Confidentiality agreements cover proprietary information, customer lists, and business strategies. These protections extend beyond employment and apply to all co-founders permanently.

Consider non-solicitation terms that prevent departing co-founders from poaching employees or customers for a specified period.

Dispute Resolution

Even with clear agreements, disputes happen. Build in mediation requirements before anyone can file lawsuits. Professional mediators cost less than lawyers and preserve relationships better than courtroom battles.

Specify governing law and jurisdiction for any legal proceedings. This prevents forum shopping and ensures predictable legal frameworks.

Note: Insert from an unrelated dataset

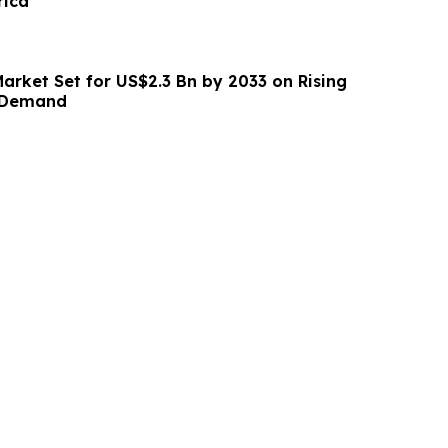
rica
Market Set for US$2.3 Bn by 2033 on Rising
r Demand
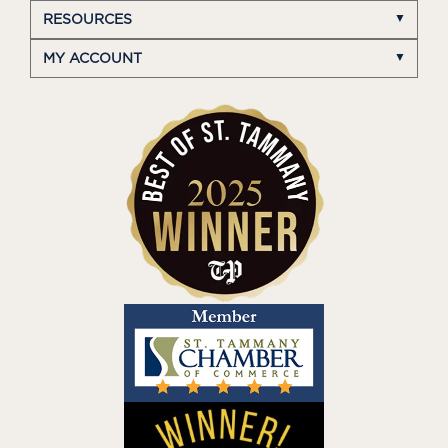
RESOURCES
MY ACCOUNT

Arbitration clauses can resolve disputes faster than traditional litigation, but they also limit appeal options. Consider whether mandatory arbitration fits your situation.

Implementation Timeline

Draft these agreements before incorporation, not after. Once you file paperwork and start operating, changing terms becomes more complicated and expensive.

Budget for legal review of your co-founder agreement. A qualified startup attorney will spot issues you missed and ensure your documents hold up under scrutiny. This investment pays for itself by preventing future disputes.

Review and update agreements annually or when major changes occur. Adding new co-founders, raising funding, or pivoting the business may require updated terms.

The best co-founder agreements never get referenced because they prevent problems before they start. Invest the time upfront to protect your partnership, your company, and your friendship.